Urban planning is more about people than the built environment

"Let the needs of the community direct what you learn in your degree. They don’t have the same access to academia that you do, and it will help you communicate to a general audience."

UBC School of Community and Regional Planning masters student William Canero smiles for the camera while gaxing upward and to the right. He is centered with a building and greenery behind him.

William Canero

William currently serves as a Board of Director for the Kathara Pilipino Indigenous Arts Collective Society and the South East Asian Heritage Society. During his time at UBC, William served as Councillor for the Graduate Student Society, the Planning Students Association, and the Planning Equity Coalition. William has had the privilege of facilitating consultations with the Pilipinx community, lead non-profits through strategic and long-term planning, and has recently worked with Burnaby’s Planning Department on ethnic business and farmer protections, arts and culture within Official Community Plans, and Indigenous co-management research. He has since moved on to start his own consulting firm, Malaya Planning and Engagement, which works with non-profits around planning issues within their local communities.

Why did you choose to go into your field of study at UBC?

I did my bachelor’s degree in political science at UBC where the issues of IBPOC communities were at the forefront of my mind and consistently came up time and time again as interrelated. At the time, I had the hope of completing my degree and working to improve public policy, yet a course with Su-Jan Yeo pulled me away from that trajectory close to the end of my bachelor's degree. Su-Jan’s course, PLAN425: Urban Issues and Concepts, articulated everything I had come to identify as issues in public policy and was the driving force to apply for my master’s degree in Community and Regional Planning. While I had an interest in learning more, my specialization within the field of planning wasn’t entirely thought out. Justice, Equity, and Inclusion appear in various facets of urban planning, and I wanted to learn more about what needs my community had as someone who was raised in Metro Vancouver and is heavily involved with Southeast Asian Arts and Culture. Afterwards, I reached out to Nora Angeles, a professor teaching at SCARP and GRSJ and invited her to speak at my non-profit’s AGM. Nora is prominent in my Filipino community and after learning of my interest in applying to SCARP, immediately scolded me for not reaching out sooner in the nurturing tone you often hear from mentors and leaders in the community. I learned of opportunities to work closely together, and the rest is history. Without meeting both of these capable and knowledgeable professors my life trajectory would have been very different, and I thank both of them immensely for their passion and mentorship.

What has made your time at UBC memorable?

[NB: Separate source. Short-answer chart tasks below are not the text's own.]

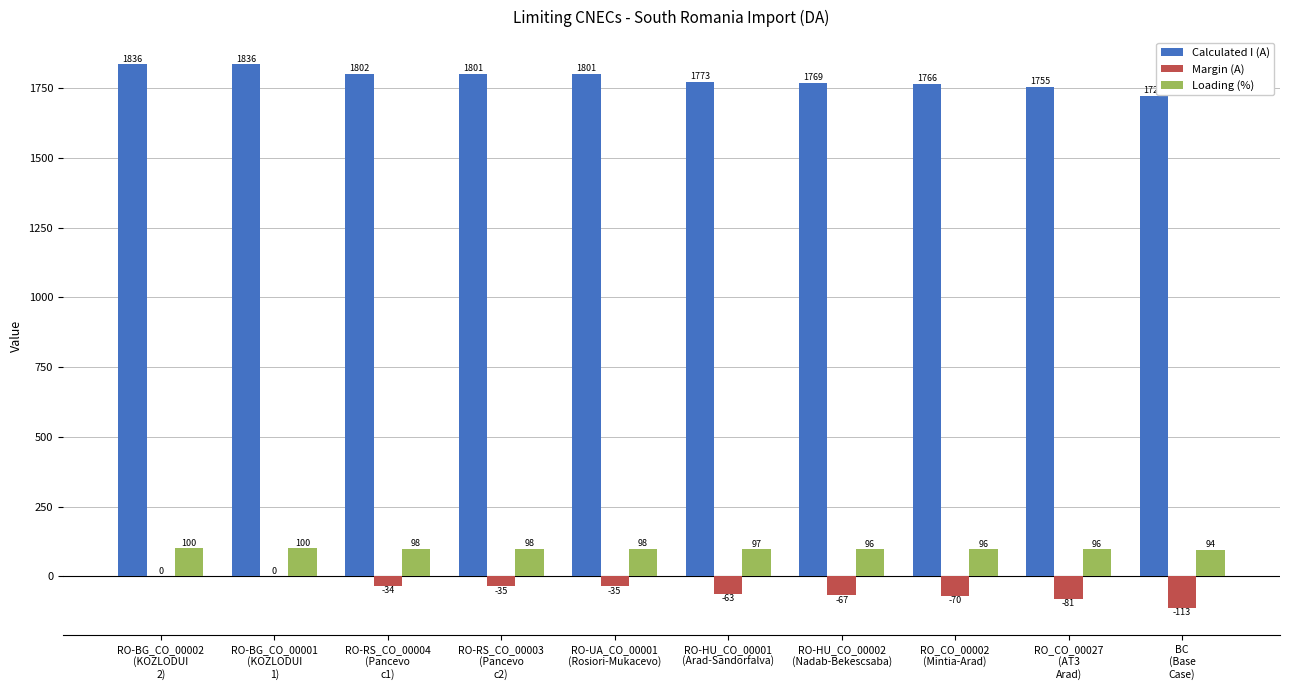

Is it true that Calculated I (A) equals 1802 at RO-RS_CO_00004
(Pancevo
c1)?

True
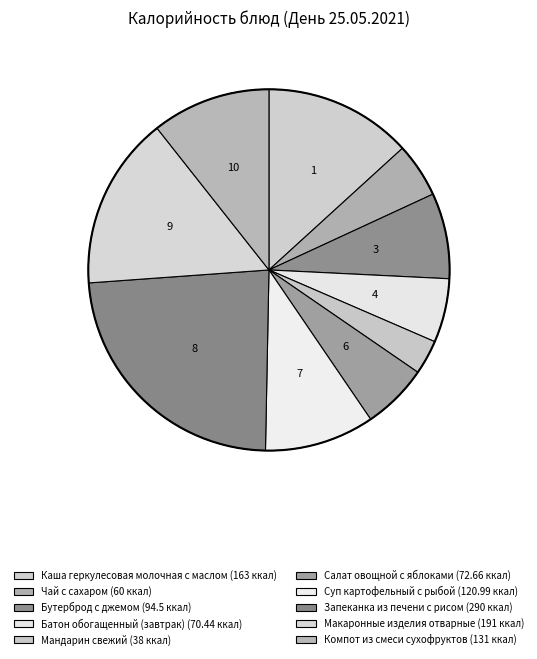

How much of the chart is everything except Каша геркулесовая молочная с маслом?

86.8%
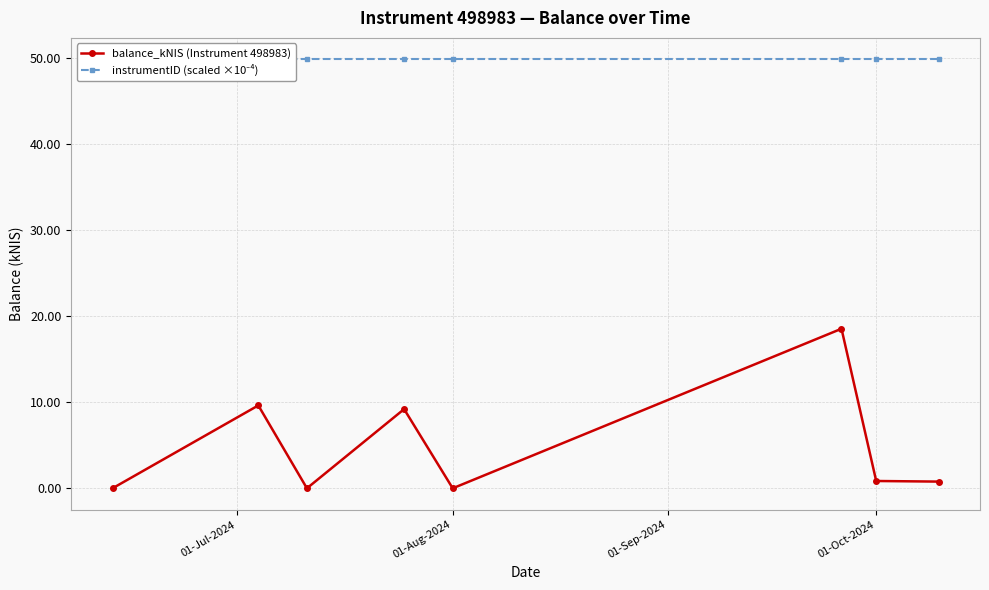

What is the highest value of the balance_kNIS (Instrument 498983) series?

18.6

While working with Nora Angeles for the National Pilipino Canadian Cultural Centre, I was pulled into a local divisive issue around the potential displacement of Filipino small businesses on Joyce St. A rezoning application at 5163-5187 Joyce St, threatened the community’s access to food and culture and was the epicentre of growing qualms of the community around a lack of:


1) affordable housing;
2) arts and cultural space;
3) ethnic food; and
4) consultation specific to the Filipino Community.


The town hall that was organized by the community garnered hundreds of attendees from the local community, and a new organization was created, working with Collingwood Neighbourhood House that consisted of various representatives across non-profit organizations and community members that were concerned for the site and wanted more say in the planning of Joyce St. The new local imagination of the Filipino community was one I hadn’t anticipated, and I continue to build on this work.


You can’t do community work without community.

What advice would you give a student entering your degree program?

Get involved with the local community, you will find opportunities to develop and apply your knowledge.

What are your future plans to make a difference in our world?

Since completing my degree, I have started a job as the Systems Change Coordinator at Collingwood Neighbourhood House and have started a planning firm helping non-profits with planning and engagement work. This work aims to empower communities to plan on their own. I believe planning is not reserved for those with the means or the tools. I instead, work within communities and provide knowledge, research, and expertise so that local equity-seeking communities can be better prepared for the evolving nature of injustice. Non-profits in our community have direct mandates to help the public, and I am committed to seeing the visions they have for themselves.

I work within communities and provide knowledge, research, and expertise so that local equity-seeking communities can be better prepared for the evolving nature of injustice.

How did your studies in the Faculty of Applied Science prepare you for the future of work?

I had the opportunity to meet a variety of professionals through my program which encouraged me to build my own firm and start my practice. Opportunities arise as my involvement with the community intensifies and I see my firm growing as I continue. I hope that one day it will be my full-time job, but I would not have dreamed of such without first meeting those already in the field through my program.